Life is short. I use Python

The previous portal:

Python crawler (1) : The beginning

(1) Install the basic class library

(2) Getting started with the Basics of Linux

(3) Basic Introduction to Docker

(4) Database foundation

(5) Install the crawler framework

Python Crawler (7) : FUNDAMENTALS of HTTP

Python Crawler (8) : Web basics

Python Crawler (9) : Crawler basics

Python crawler (10) : Session and Cookies

1. Urllib (urllib)

1. Urllib (urllib)

1. Urllib (urllib)

1. Urllib (urllib)

1. Urllib (urllib)

Python Crawler (16) : Urllib practical crawling girl map

(17) Python crawler for basic Requests

(18) : Requests for advanced operations

Python crawler (19) : Xpath basis exercises

Python Crawler (20) : Xpath advanced

Beautiful Soup (Soup)

Beautiful Soup (Soup)

Python Crawler (23) : Introduction to PyQuery, a parsing library

Python Crawler (24) : 2019 Douban Movie Rankings

The introduction

The actual combat of the last article did not use the page element analysis, feel a little regret, but the final movie list is very fragrant, really recommend a look.

This topic is to write a good code to write the article, absolutely can use the page element analysis, and also need to have a certain analysis of the site’s data loading, in order to get the final data, and xiaobian to find the two data sources without IP access restrictions, quality assurance, is absolutely the best choice for small white practice.

For the record: this article is for study purposes only.

Analysis of the

Must first take stock data, must want to know what are the stock first, here small make up found a website, this website has stock code list: https://hq.gucheng.com/gpdmylb.html.

Open Chrome developer mode and select the ticker symbols one by one. The specific process xiaobian will not be posted, students to achieve their own.

We can store all the ticker symbols in one list. All that’s left is to find a website and loop around to get the data for each stock.

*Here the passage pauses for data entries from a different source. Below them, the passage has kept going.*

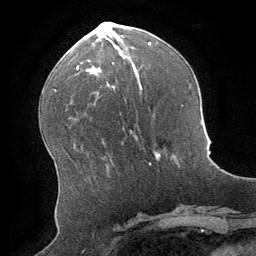
Breast MRI (dynamic contrast-enhanced), one axial slice. Cropped to one breast. Dynamic contrast-enhanced series, time point 2 of 8 at this slice position (early post-contrast). 1.5 T. TE 3 ms, TR 6.2 ms. 256 × 256 image matrix, field of view 180 × 180 mm. Female patient.
Annotated regions visible in this slice (semi-automatically segmented with operator editing):
- enhancing-tissue mask used for the functional tumour volume (all voxels passing the contrast-enhancement thresholds inside the analysis volume; usually the tumour): bounding box [x1, y1, x2, y2] px = [148, 163, 151, 165]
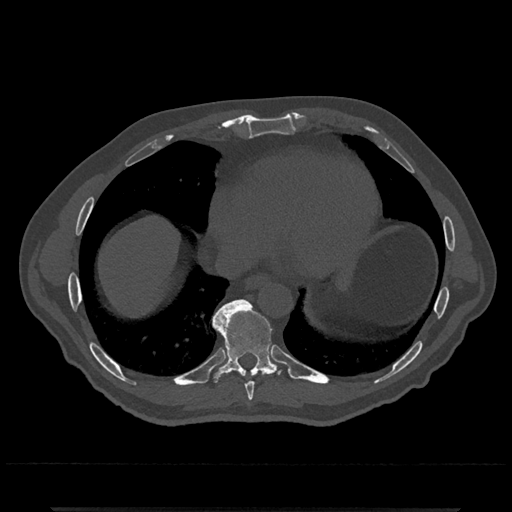
CT including the spine, one axial slice. Reconstruction kernel Br40s/3. 120 kVp. Bone window (W 1800 / L 400 HU). 512 × 512 image matrix, field of view 393 × 393 mm. Male patient, age 67 years. Case-level facts recorded for this patient, not image findings: primary cancer: prostate.
Structures marked on this image (semi-automatically segmented with operator editing):
- T8 vertebra: box from (x=245, y=382) to (x=254, y=401) px
- T9 vertebra: (x=212, y=300)–(x=285, y=385)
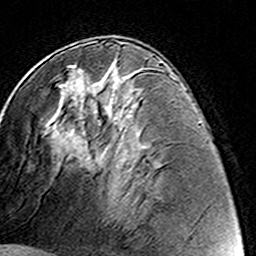
Breast MRI (dynamic contrast-enhanced), one axial slice; slice 72 of 160 in the series (ordered by position); cropped to one breast; dynamic contrast-enhanced series, time point 2 of 8 at this slice position (early post-contrast); 3 T; TE 4.6 ms, TR 7.4 ms; 256 × 256 image matrix, field of view 144 × 144 mm. Female patient.
Outlined on this slice (semi-automatic segmentation, software-assisted and operator-edited):
- enhancing-tissue mask used for the functional tumour volume (all voxels passing the contrast-enhancement thresholds inside the analysis volume; usually the tumour): bounding box (x1, y1, x2, y2) in pixels: (95, 79, 130, 123)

Small make up this site has been found, is a straight flush, link: http://stockpage.10jqka.com.cn/000001/.

I think you smart students have found that 000001 in this link is the stock symbol.

All we need to do is splice the link together, and we’ll be able to keep getting the data we want.

In actual combat

First of all, let’s introduce the request library and resolution library that we will use in this exercise: Requests and PyQuery. The data store will eventually land in Mysql.

Gets a list of stock symbols

The first step is to build the ticker list. Let’s define a method:

def get_stock_list(stockListURL): R = request.get (stockListURL, headers = headers) doc = PyQuery(R.ext) list = [] # For I in doc('.stocktable a').items(): try: href = i.atr. href list.append(re.findall(r"\d{6}", href)[0]) except: Continue list = [item.lower() for item in listCopy the code

The above link as parameters passed, you can run under the results, xiaobian here do not post the results, a little long…

Get detailed data

The detailed data looks like it’s on the page, but, in fact, it’s not on the page where the data is actually retrieved. It’s on a data interface.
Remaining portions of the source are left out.